Right or wrong, this solution displays the qualities of structural thinking. Even though Levi-Strauss frequently speaks of treating culture as the product of the axioms and corollaries that underlie it, or the phonemic differences that constitute it, he is concerned with the objective data of field research. He notes that it is logically possible for a different atom of kinship structure to exist--sister, sister's brother, brother's wife, daughter--but there are no real-world examples of relationships that can be derived from that grouping.
The purpose of structuralist explanation is to organize real data in the simplest effective way. All science, he says, is either structuralist or reductionist. In confronting such matters as the incest taboo, one is facing an objective limit of what the human mind has so far accepted. One could hypothesize some biological imperative underlying it, but so far as social order is concerned, the taboo has the effect of an irreducible fact. The social scientist can only work with the structures of human thought that arise from it.
And structural explanations can be tested and refuted. A mere analytic scheme that wishes causal relations into existence is not structuralist in this sense.
Levi-Strauss' later works are more controversial, in part because they impinge on the subject matter of other scholars. He believed that modern life and all history was founded on the same categories and transformations that he had discovered in the Brazilian back country--the raw and the cooked[?], from honey to ashes[?], the naked man[?] (to borrow some titles from the Mythologies).
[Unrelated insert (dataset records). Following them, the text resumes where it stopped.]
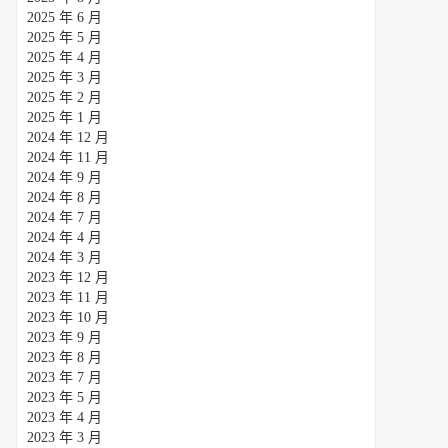
2025 年 6 月
2025 年 5 月
2025 年 4 月
2025 年 3 月
2025 年 2 月
2025 年 1 月
2024 年 12 月
2024 年 11 月
2024 年 9 月
2024 年 8 月
2024 年 7 月
2024 年 4 月
2024 年 3 月
2023 年 12 月
2023 年 11 月
2023 年 10 月
2023 年 9 月
2023 年 8 月
2023 年 7 月
2023 年 5 月
2023 年 4 月
2023 年 3 月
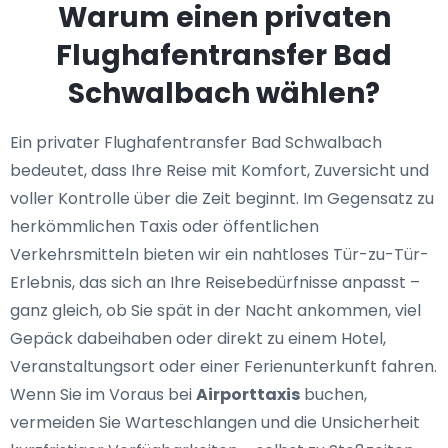
Warum einen privaten
Flughafentransfer Bad
Schwalbach wählen?
Ein privater Flughafentransfer Bad Schwalbach
bedeutet, dass Ihre Reise mit Komfort, Zuversicht und
voller Kontrolle über die Zeit beginnt. Im Gegensatz zu
herkömmlichen Taxis oder öffentlichen
Verkehrsmitteln bieten wir ein nahtloses Tür-zu-Tür-
Erlebnis, das sich an Ihre Reisebedürfnisse anpasst –
ganz gleich, ob Sie spät in der Nacht ankommen, viel
Gepäck dabeihaben oder direkt zu einem Hotel,
Veranstaltungsort oder einer Ferienunterkunft fahren.
Wenn Sie im Voraus bei
Airporttaxis
buchen,
vermeiden Sie Warteschlangen und die Unsicherheit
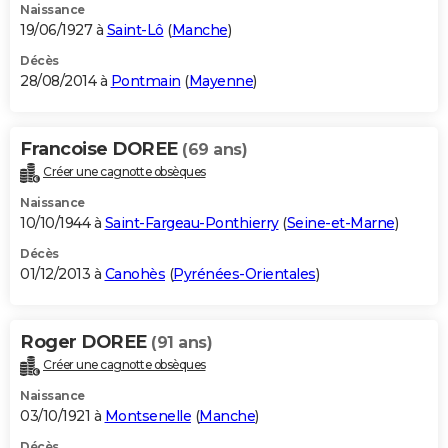
Naissance
19/06/1927 à
Saint-Lô
(
Manche
)
Décès
28/08/2014 à
Pontmain
(
Mayenne
)
Francoise DOREE
(69 ans)
Créer une cagnotte obsèques
Naissance
10/10/1944 à
Saint-Fargeau-Ponthierry
(
Seine-et-Marne
)
Décès
01/12/2013 à
Canohès
(
Pyrénées-Orientales
)
Roger DOREE
(91 ans)
Créer une cagnotte obsèques
Naissance
03/10/1921 à
Montsenelle
(
Manche
)
Décès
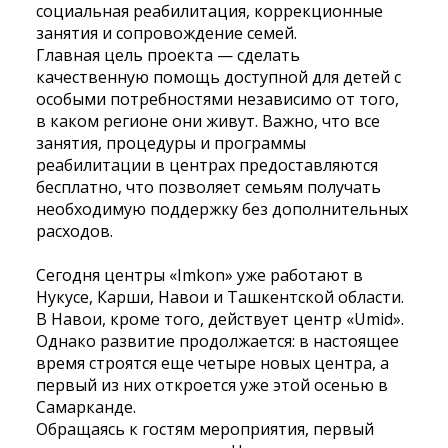
социальная реабилитация, коррекционные
занятия и сопровождение семей.
Главная цель проекта — сделать
качественную помощь доступной для детей с
особыми потребностями независимо от того,
в каком регионе они живут. Важно, что все
занятия, процедуры и программы
реабилитации в центрах предоставляются
бесплатно, что позволяет семьям получать
необходимую поддержку без дополнительных
расходов.
Сегодня центры «Imkon» уже работают в
Нукусе, Карши, Навои и Ташкентской области.
В Навои, кроме того, действует центр «Umid».
Однако развитие продолжается: в настоящее
время строятся еще четыре новых центра, а
первый из них откроется уже этой осенью в
Самарканде.
Обращаясь к гостям мероприятия, первый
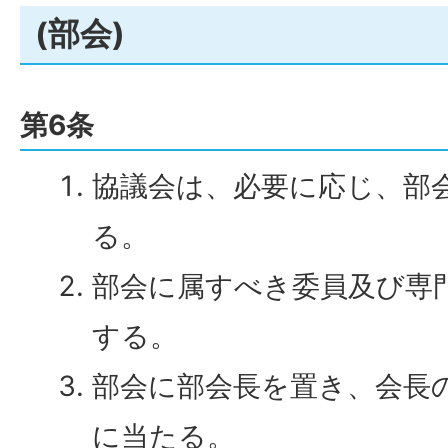
(部会)
第6条
協議会は、必要に応じ、部
る。
部会に属すべき委員及び専
する。
部会に部会長を置き、会長
に当たる。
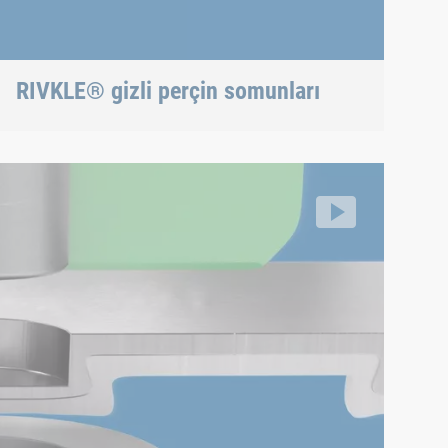
RIVKLE® gizli perçin somunları
Perçinleme işlemi
perçinli çivilenmesi
ff/segment/c0c32727b1094bbaaa72017b51cce606/hls/163725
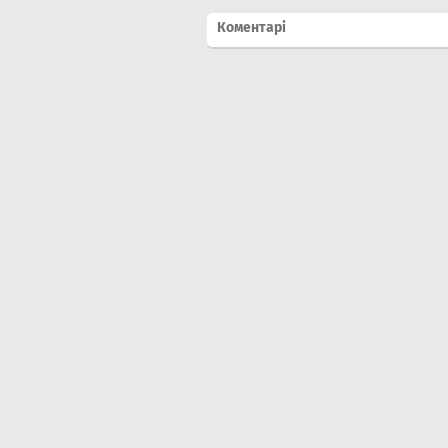
Коментарі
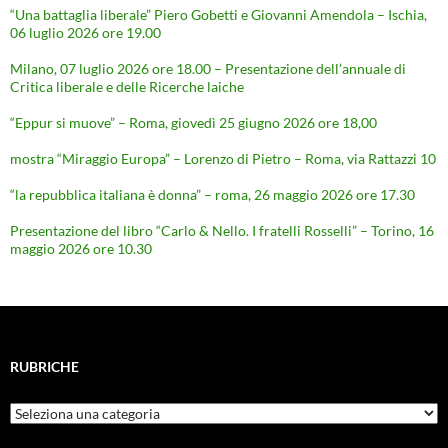
“Una battaglia liberale” Piero Gobetti e Giovanni Amendola – Ischia,
06 luglio 2026 ore 19.00
Milano, 07 luglio 2026 ore 18.00 – Presentazione dell’annuale di
Critica liberale e delle Ricerche laiche
“Eppur si muove” – Roma, giovedì 25 giugno 2026 ore 18,00
mostra “Miraggio Europa” – Lorenzo di Pietro – Roma, via Rattazzi 10
“la repubblica italiana è donna” – roma, 26 maggio 2026 ore 17.30
Presentazione del libro “Carlo & Nello. I fratelli Rosselli” – Torino, 16
maggio 2026 ore 10.30
RUBRICHE
Rubriche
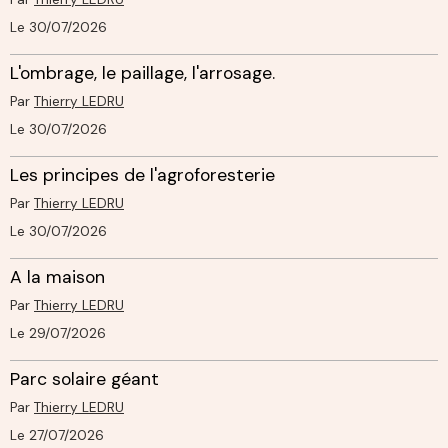
Le 30/07/2026
L'ombrage, le paillage, l'arrosage.
Par
Thierry LEDRU
Le 30/07/2026
Les principes de l'agroforesterie
Par
Thierry LEDRU
Le 30/07/2026
A la maison
Par
Thierry LEDRU
Le 29/07/2026
Parc solaire géant
Par
Thierry LEDRU
Le 27/07/2026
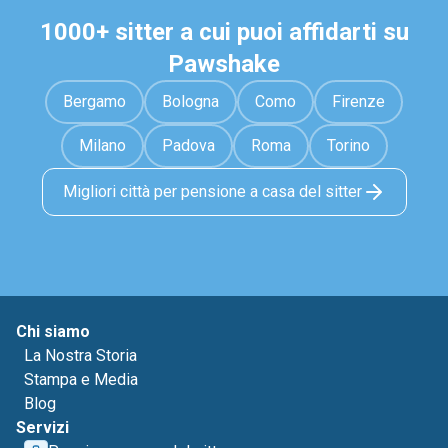
1000+ sitter a cui puoi affidarti su
Pawshake
Bergamo
Bologna
Como
Firenze
Milano
Padova
Roma
Torino
Migliori città per pensione a casa del sitter
Chi siamo
La Nostra Storia
Stampa e Media
Blog
Servizi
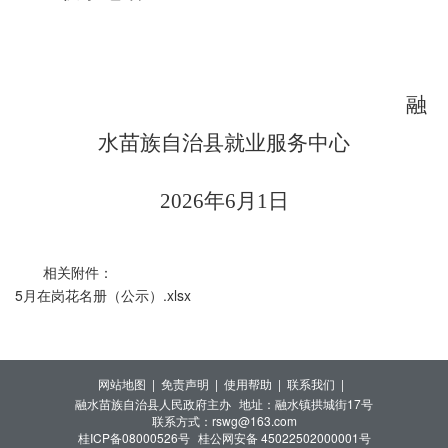
融
水苗族自治县
就业服务中心
20
26
年
6
月
1日
相关附件：
5月在岗花名册（公示）.xlsx
网站地图 |
免责声明 |
使用帮助 |
联系我们 |
融水苗族自治县人民政府主办
地址：融水镇拱城街17号
联系方式：rswg@163.com
桂ICP备08000526号
桂公网安备 45022502000001号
He also pointed out that the modern view of primitive cultures was simplistic in denying them a history. The categories of myth did not persist among them because nothing had happened--it was easy to find the evidence of defeat, migration, exile, repeated displacements of all the kinds known to recorded history. Instead, the mythic categories had encompassed these changes.
In sum, he argued for a view of human life as existing in two timelines simultaneously, the eventful one of history and the long cycles in which one set of fundamental mythic patterns dominates and then perhaps another. In this respect, his work resembles that of Fernand Braudel[?], the historian of the Mediterranean and 'la longue duree,' the cultural outlook and forms of social organization that persisted for centuries around that sea.